==== Records shown ====

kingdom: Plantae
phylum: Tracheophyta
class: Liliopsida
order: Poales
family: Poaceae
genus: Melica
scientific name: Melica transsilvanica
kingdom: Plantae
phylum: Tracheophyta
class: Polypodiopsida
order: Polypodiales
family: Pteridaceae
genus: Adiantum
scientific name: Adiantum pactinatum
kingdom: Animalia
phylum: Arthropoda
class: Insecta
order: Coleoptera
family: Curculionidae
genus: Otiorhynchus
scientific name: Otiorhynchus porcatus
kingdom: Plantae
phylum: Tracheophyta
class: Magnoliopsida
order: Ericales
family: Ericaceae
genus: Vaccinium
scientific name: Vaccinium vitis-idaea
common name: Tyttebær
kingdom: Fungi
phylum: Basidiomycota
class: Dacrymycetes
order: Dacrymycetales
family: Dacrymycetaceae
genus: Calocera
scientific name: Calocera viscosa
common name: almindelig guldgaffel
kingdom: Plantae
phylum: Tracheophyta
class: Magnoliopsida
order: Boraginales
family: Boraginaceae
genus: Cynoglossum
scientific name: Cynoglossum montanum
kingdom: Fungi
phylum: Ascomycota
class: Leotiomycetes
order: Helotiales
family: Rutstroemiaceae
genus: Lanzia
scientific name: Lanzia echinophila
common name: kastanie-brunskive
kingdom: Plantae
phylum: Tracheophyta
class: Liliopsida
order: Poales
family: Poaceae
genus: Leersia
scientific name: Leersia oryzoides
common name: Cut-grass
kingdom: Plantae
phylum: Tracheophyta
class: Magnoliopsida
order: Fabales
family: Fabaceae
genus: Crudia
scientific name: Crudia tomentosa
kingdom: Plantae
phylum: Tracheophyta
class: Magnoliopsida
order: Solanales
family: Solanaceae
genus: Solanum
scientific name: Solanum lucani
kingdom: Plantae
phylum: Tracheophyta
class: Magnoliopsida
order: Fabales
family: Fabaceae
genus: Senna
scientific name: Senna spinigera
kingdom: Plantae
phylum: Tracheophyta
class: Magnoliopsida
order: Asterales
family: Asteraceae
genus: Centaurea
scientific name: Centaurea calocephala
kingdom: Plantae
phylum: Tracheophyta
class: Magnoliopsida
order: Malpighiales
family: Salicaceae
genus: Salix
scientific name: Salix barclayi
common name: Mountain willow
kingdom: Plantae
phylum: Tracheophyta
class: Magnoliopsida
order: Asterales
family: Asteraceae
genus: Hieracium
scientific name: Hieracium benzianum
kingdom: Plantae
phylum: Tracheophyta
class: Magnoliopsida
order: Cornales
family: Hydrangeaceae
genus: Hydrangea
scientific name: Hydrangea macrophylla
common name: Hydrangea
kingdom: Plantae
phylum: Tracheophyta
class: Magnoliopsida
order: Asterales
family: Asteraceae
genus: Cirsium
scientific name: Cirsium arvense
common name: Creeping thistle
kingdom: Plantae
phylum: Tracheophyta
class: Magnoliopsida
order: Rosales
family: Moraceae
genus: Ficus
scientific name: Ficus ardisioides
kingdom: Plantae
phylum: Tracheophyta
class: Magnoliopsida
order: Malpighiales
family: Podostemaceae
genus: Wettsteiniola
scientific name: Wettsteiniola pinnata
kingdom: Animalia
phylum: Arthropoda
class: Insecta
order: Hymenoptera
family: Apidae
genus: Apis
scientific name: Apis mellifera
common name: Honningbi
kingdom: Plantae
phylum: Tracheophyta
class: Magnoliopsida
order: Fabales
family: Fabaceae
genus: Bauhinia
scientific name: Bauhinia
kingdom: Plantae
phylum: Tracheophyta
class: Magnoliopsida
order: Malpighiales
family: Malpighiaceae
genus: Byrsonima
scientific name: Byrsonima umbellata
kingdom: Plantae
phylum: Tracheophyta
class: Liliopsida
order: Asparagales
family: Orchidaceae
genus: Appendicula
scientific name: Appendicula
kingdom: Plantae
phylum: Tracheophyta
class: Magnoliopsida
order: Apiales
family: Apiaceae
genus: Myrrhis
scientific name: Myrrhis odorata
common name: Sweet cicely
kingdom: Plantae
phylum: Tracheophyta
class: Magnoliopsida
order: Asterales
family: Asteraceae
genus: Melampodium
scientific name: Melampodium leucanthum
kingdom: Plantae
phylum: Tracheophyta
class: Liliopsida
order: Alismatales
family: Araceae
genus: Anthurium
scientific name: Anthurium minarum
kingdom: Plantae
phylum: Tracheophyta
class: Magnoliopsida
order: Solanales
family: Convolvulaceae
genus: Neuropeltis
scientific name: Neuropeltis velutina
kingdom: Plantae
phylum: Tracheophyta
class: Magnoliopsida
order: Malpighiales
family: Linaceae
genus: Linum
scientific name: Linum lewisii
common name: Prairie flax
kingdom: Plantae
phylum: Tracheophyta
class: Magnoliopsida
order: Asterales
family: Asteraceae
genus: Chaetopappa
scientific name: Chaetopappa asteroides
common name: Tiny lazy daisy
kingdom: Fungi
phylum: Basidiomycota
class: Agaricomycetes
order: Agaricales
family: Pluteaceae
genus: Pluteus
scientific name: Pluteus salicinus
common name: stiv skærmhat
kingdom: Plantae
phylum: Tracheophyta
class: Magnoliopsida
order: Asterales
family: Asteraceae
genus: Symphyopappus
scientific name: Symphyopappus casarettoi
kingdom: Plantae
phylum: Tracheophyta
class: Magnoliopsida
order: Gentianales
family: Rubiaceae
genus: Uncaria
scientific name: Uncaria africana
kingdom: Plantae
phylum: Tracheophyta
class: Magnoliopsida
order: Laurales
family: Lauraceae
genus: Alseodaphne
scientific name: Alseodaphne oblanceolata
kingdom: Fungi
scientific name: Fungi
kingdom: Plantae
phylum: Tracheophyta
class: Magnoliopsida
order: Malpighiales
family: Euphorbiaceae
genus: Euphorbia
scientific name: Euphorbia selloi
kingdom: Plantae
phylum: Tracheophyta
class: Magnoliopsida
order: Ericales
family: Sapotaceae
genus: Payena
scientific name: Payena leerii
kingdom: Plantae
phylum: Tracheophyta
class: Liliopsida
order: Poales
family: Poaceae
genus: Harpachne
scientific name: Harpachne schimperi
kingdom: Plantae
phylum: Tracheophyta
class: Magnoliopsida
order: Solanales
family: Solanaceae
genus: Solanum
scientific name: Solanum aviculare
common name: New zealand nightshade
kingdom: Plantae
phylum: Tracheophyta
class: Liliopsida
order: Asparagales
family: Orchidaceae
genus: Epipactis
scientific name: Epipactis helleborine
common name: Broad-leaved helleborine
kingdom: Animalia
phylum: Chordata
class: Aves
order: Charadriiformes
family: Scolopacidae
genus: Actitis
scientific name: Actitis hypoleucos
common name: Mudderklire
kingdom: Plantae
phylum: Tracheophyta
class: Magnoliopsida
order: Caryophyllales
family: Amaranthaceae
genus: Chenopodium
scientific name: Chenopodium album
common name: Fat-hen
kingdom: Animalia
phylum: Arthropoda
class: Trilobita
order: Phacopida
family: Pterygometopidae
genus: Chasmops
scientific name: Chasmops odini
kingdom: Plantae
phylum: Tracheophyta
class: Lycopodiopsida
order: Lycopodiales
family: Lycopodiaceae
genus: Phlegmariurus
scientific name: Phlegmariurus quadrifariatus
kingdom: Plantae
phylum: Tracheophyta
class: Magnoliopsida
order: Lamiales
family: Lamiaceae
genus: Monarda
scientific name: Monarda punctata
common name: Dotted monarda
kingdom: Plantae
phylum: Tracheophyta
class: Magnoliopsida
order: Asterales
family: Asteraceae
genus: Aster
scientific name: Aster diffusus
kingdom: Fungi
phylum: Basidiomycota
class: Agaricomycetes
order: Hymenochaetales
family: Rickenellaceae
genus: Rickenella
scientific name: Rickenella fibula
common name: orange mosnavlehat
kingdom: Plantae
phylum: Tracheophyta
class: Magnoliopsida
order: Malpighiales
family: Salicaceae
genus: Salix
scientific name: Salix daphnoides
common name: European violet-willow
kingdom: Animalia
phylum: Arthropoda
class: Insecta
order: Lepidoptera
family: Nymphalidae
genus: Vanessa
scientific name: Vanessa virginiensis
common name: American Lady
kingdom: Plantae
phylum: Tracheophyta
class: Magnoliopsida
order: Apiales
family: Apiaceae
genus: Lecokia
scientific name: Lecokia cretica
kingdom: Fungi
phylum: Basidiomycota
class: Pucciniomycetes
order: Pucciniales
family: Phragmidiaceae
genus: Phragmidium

====

What is required:
Count the lines in the items above that contain the string "Solanum". Give only the number.

Finished exercise:
4